Both the British Psychological Association and the U.S. National Institute of Mental Health have instigated a new method of researching mental illness. In the past, researchers were driven by biologically diagnostic categorization drawing a sharp distinction between those who are ill and those who are well. This approach failed to find any clear biological distinction between such illnesses as depression, schizophrenia and PTSD. The report by the British Psychological Association says there is no strict dividing line between psychosis and normal experience and defining people by a devastating label does not help them.

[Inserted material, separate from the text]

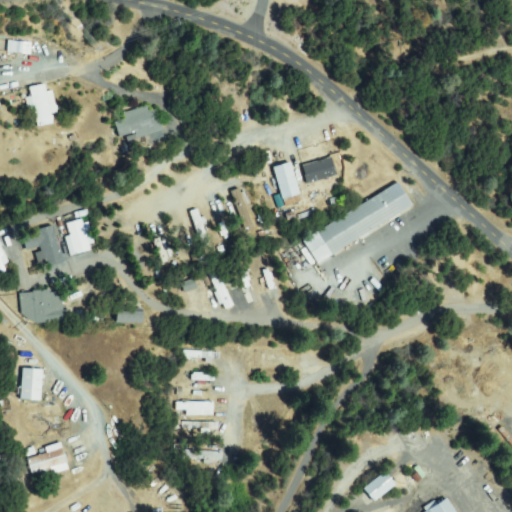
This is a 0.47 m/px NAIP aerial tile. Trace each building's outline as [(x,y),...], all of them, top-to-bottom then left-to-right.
[(0,39),(8,41),(5,52),(0,51),(0,39)] [(9,52),(10,41),(30,44),(29,54),(9,52)] [(43,84),(46,95),(52,94),(55,111),(49,113),(51,122),(38,125),(35,109),(29,111),(27,99),(33,98),(30,87),(43,84)] [(148,105),(149,110),(155,109),(159,120),(158,120),(161,128),(137,137),(135,131),(120,136),(115,123),(124,120),(122,115),(148,105)] [(64,140),(74,135),(76,140),(66,145),(64,140)] [(315,195),(304,198),(295,165),(307,162),(315,195)] [(276,205),(266,168),(281,164),(291,201),(276,205)] [(299,242),(393,183),(406,205),(312,263),(299,242)] [(226,192),(235,189),(247,230),(238,232),(226,192)] [(211,203),(223,235),(217,237),(205,205),(211,203)] [(189,207),(199,241),(193,243),(183,209),(189,207)] [(90,223),(90,253),(69,253),(69,223),(90,223)] [(146,229),(152,227),(163,259),(158,261),(146,229)] [(26,250),(23,233),(54,228),(59,261),(41,264),(39,248),(26,250)] [(147,246),(136,250),(142,267),(135,270),(123,237),(131,234),(134,242),(143,238),(147,246)] [(0,251),(8,271),(0,274),(0,251)] [(454,275),(441,287),(432,276),(441,268),(436,262),(447,252),(455,260),(460,255),(469,265),(456,277),(454,275)] [(275,299),(268,302),(254,268),(261,265),(275,299)] [(204,274),(212,271),(226,308),(218,311),(204,274)] [(251,300),(246,302),(245,298),(232,303),(227,290),(241,285),(238,276),(242,274),(251,300)] [(184,292),(181,282),(193,278),(196,289),(184,292)] [(58,292),(59,312),(70,311),(70,325),(79,324),(79,330),(67,331),(66,320),(23,321),(22,293),(58,292)] [(116,322),(116,310),(140,310),(140,323),(116,322)] [(213,361),(213,352),(179,352),(179,361),(213,361)] [(251,353),(285,356),(284,368),(250,365),(251,353)] [(41,371),(38,400),(22,399),(25,370),(41,371)] [(184,387),(185,374),(205,375),(204,388),(184,387)] [(177,402),(212,405),(211,415),(176,412),(177,402)] [(210,434),(210,423),(170,422),(170,433),(210,434)] [(40,481),(29,461),(57,445),(68,466),(40,481)] [(176,462),(213,463),(213,452),(176,451),(176,462)] [(374,501),(364,490),(383,474),(393,485),(374,501)] [(424,511),(446,499),(454,511),(424,511)]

The NIMH is redesigning its research to examine neuroscientific structures (genes, cells, brain circuits) instead of just people’s behavior. An example is that researchers will no longer study people with anxiety, they will study fear circuitry. They are finding that illness is caused not only by brain deficits but also by abuse, deprivation and social inequality which alter the way the brain behaves. These suggestions are not new to eco-psychologists who cite environmental and cultural factors like poverty that contribute to mental illness.
As T. M. Luhrmann states in his January 18th New York Times Opinion piece, this rethinking will have worldwide consequences. As I have written before, The World Health Organization estimates that 1 in 4 people will have an episode of mental illness in their lifetime. “Mental and behavioral problems are the biggest single cause of disability on the planet.” Anti-psychotic medications, although sometimes helpful for severe symptoms, have not corrected the underlying biological abnormality of mental illness. We know that people are relieved from suffering when they are able to talk about their experiences in detail and have help making sense of what has happened to them. In other words, when they have help making meaning of their lives.